Material for this exercise

::::::::

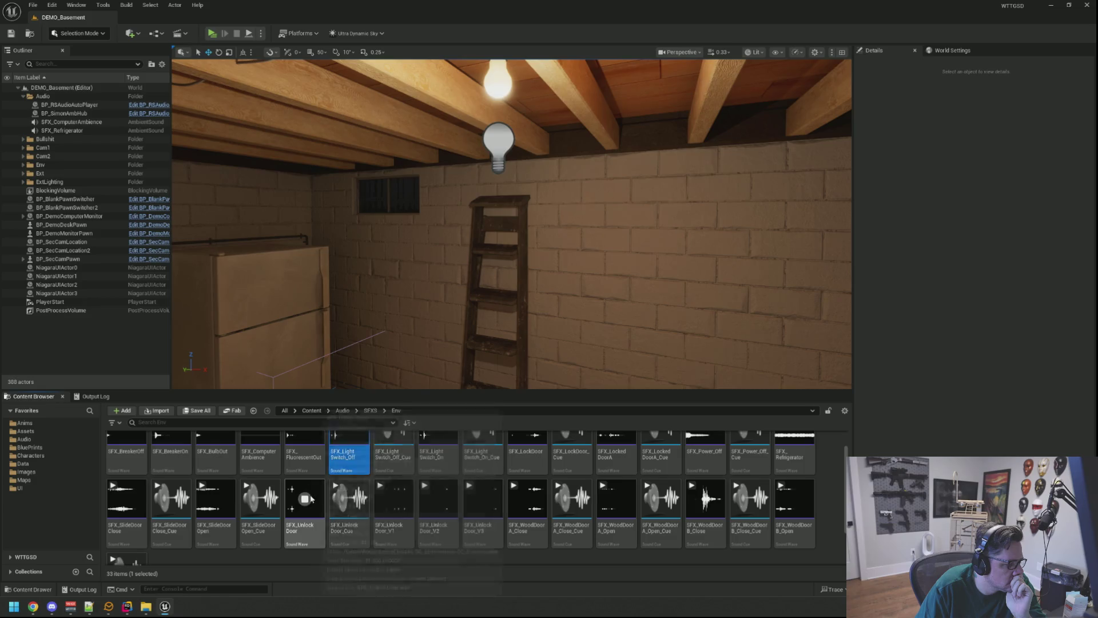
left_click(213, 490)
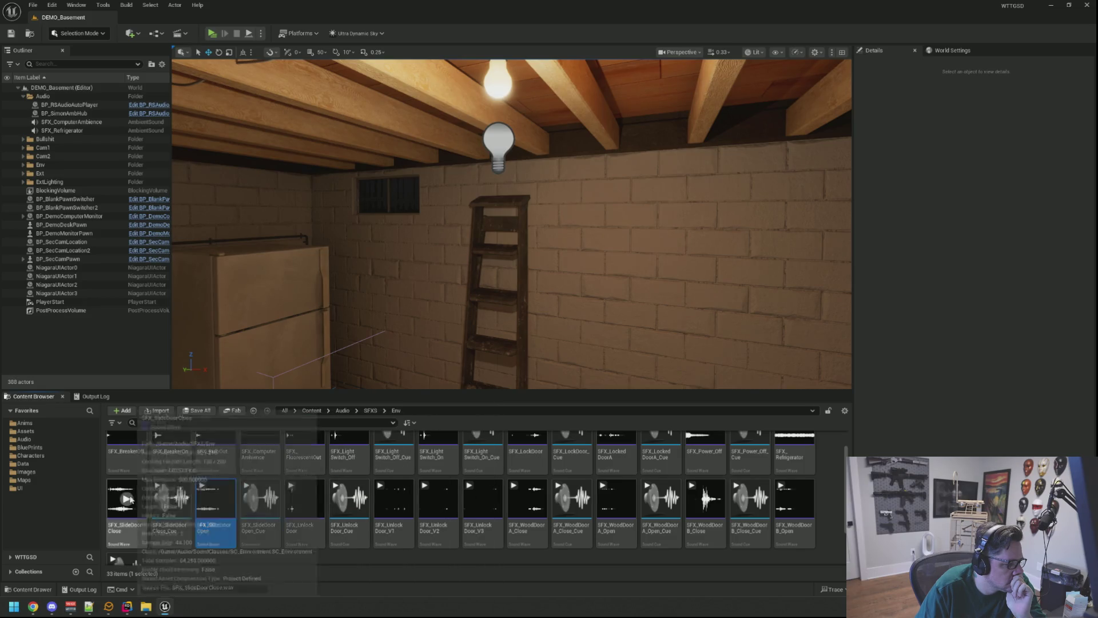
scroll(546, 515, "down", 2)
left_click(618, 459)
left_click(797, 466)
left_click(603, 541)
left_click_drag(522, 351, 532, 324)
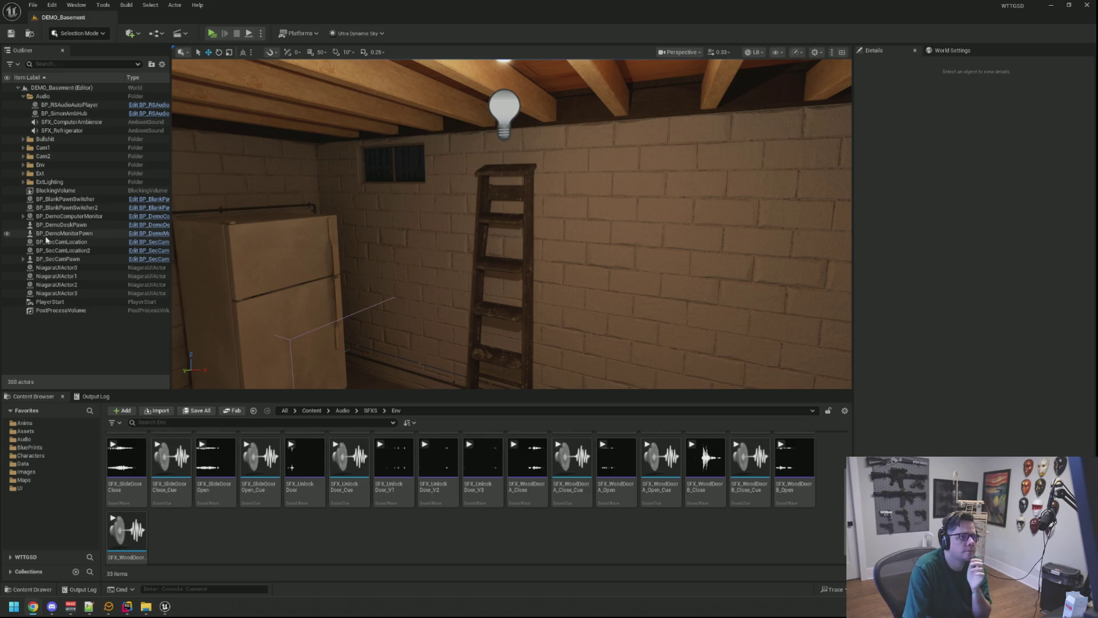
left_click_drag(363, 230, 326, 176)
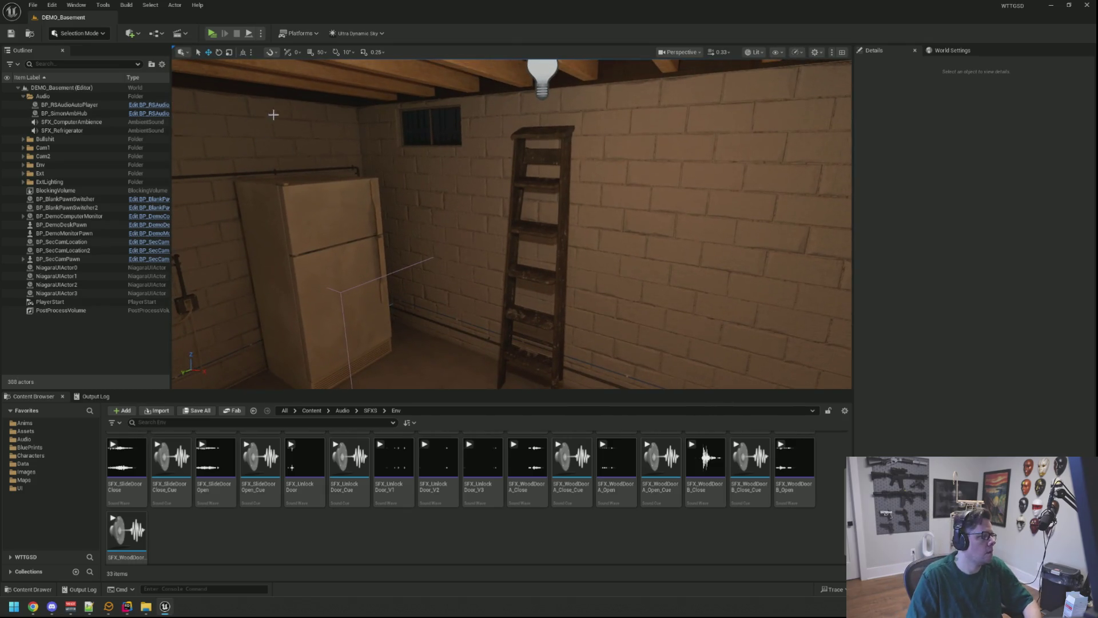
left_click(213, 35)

::::::::

Task to complete
Without the pictures, retype exactly the lines from the one that holds "left_click(797, 466)" to the last line of the data above, both of them included.

Final answer
left_click(797, 466)
left_click(603, 541)
left_click_drag(522, 351, 532, 324)
left_click_drag(363, 230, 326, 176)
left_click(213, 35)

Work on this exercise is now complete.